◆ Exercise directions ◆
Answer from the news excerpt about Adam Lanza below:
(a) At which university is Jack Levin a professor?
(b) What video game did the two law-enforcement officials say Mr. Lanza mainly played in the basement?
(c) What did prosecutors redact from the documents released on Thursday?

◆ Extract to read ◆
▬▬▬▬▬▬▬▬▬▬

While the documents show that Mr. Lanza readily had access to weapons, a fact that was already known, by themselves they do not shed light on his motives, said Jack Levin, a professor of sociology and criminology at Northeastern University who has written several books on mass murders.

But in many school shootings, the killers were often bullied or ostracized by their classmates, “and the motive is revenge,” Mr. Levin said in a telephone interview.

And Mr. Lanza did have other traits in common with school gunmen, including social isolation and access to weapons and firearms training, Mr. Levin said. The clipping on the Northern Illinois shooting, Mr. Levin said, indicates that, like some mass murderers, he might have been inspired by past shootings.

Adam Lanza had cut off contact with his father and his older brother, Ryan Lanza, in recent years, according to various accounts.

David Burton, a former co-worker of Peter Lanza’s at General Electric who is now a lawyer in private practice, said Peter Lanza spoke rarely about Adam Lanza’s challenges.

Peter Lanza peppered her with questions, Mr. Burton said.

“When Peter learned of her expertise, he brought up Adam to her, and was clearly looking for an educational solution for Adam,” Mr. Burton said. “She mentioned some boarding school options. It’s one of those things you look back and say we should’ve done more there. But then everybody gets busy and it doesn’t happen.”

Two law-enforcement officials who were initially involved in the investigation said in recent interviews that the Newtown police had never been called to the Lanza home for any disturbances, and that before the shootings the family was basically unknown to the authorities.

They said they believed that Mr. Lanza had spent most of his time in the basement of the home, primarily playing a warfare video game, “Call of Duty.” According to these officials, it also appeared that Mr. Lanza may have taken target practice in the basement.

In the documents released on Thursday, prosecutors redacted the names of witnesses interviewed by the police, but shared some of what they said.

▬▬▬▬▬▬▬▬▬▬

◆ Information ◆

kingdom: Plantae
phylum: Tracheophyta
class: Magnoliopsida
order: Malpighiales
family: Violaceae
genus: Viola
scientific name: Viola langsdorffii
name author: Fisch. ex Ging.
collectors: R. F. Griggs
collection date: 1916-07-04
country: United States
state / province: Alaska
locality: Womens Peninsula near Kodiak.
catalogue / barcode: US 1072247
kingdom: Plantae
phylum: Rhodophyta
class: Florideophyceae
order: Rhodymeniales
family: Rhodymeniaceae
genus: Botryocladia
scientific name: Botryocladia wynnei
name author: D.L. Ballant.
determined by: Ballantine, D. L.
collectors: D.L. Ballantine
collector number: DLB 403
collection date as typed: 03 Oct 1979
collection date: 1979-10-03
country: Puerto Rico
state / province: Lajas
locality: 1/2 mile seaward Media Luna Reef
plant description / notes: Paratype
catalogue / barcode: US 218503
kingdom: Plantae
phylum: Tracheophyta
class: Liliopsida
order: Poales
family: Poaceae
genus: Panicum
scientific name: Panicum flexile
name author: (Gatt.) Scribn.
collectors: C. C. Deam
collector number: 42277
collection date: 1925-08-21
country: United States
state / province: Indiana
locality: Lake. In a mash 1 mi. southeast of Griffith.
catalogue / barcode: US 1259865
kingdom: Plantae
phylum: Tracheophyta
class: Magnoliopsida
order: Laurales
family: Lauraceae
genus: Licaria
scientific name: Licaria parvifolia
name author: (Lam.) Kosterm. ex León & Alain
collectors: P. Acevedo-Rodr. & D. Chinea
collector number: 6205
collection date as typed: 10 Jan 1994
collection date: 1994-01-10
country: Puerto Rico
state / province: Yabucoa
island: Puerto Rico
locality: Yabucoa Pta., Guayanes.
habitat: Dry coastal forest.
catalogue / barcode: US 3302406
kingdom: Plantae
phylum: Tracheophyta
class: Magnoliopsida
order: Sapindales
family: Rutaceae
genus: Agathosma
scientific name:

▬▬▬▬▬▬▬▬▬▬

◆ Solution below ◆
(a) Northeastern University
(b) "Call of Duty"
(c) The names of witnesses interviewed by the police